The language in the novel perfectly matches the main character and resembles his inability to understand the feelings of others and some sort of internal numbness. But sometimes, especially at the second part of the book, the narration is too forced and lifeless even for Humbert-Humbert. My opinion is that this is because the second part focuses mainly on relationship between Lolita and Humbert-Humbert, and despite his thoroughness in studying the topic, Nabokov is not sure himself who his character is. This lack of certainty has a great impact on the plot as it falls apart towards the end of the story.
Ladies and gentleman of the jury, the majority of sex offenders that hanker for some throbbing, sweet-moaning, physical but not necessarily coital, relation with a girl-child, are innocuous, inadequate, passive, timid strangers who merely ask the community to allow them to pursue their practically harmless, so-called aberrant behavior, their little hot wet private acts of sexual deviation without the police and society cracking down upon them.
By the end of the book I felt overwhelmed by how the language and style didn’t match the events. It seemed like logic and main ideas suddenly split and started their own separate lives. Remembering Nabokov’s interview when he said that he wrote only to finish his books as soon as possible, in order to be through with the idea, I feel like this was Lolita’s case.
What started as a passionate story that captivated my attention ended up as a cheap novel with a cliche plot and dull language. It seemed like Nabokov wasn’t interested himself at the end and just wanted to be done with a book. The idea of a man torn between his passion and society’s rules reveals itself more naturally at the beginning of the book, when the desires are just dreams and hopes. It’s easier to write about fantasies. But in the second part when Humbert-Humbert gets what he wants he and the author seem lost. Nabokov fails in describing actual everyday life of his pedophile and instead dives deeper into aesthetics and poetics, which only creates a feeling of unease and excessive hyperbole. Then, as the plot winds down, Nabokov suddenly rushes time and describes events in a hushed and awkward way. Even his character doesn’t seem real anymore.

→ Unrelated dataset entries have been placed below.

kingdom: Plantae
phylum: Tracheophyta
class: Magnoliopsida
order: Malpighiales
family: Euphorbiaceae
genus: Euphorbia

We had been everywhere. We had really seen nothing. And I catch myself thinking today that our long journey had only defiled with a sinuous trail of slime the lovely, trustful, dreamy, enormous country that by then, in retrospect, was no more to us than a collection of dog-eared maps, ruined tour books, old tires, and her sobs in the night — every night, every night — the moment I feigned sleep.
This may be why so many people focus on the first part of the novel and call it a love story. It’s more genuine and real; it describes the moments of falling in love and the age of Lolita doesn’t matter much there. But in the second part, when the reader is supposed to see the real Humbert-Humbert and his inner conflict, the author hides behind his language, cheap plot tricks and cliches. Unable to create a believable and definite portrait of a pedophile and show his development, Nabokov gives a performance and distracts the reader by adding more drama. That completely shifts focus out of the main topic and scales down its relevance.
So yes, Lolita, it has a promising beginning and a huge disappointment at the end. I’d say that it had a potential to be “one of the 100 best novels of 20th century” but it definitely is not. And I would not put it into the same list with Faulkner, Joyce, Steinbeck, Dostoevsky or Tolstoy.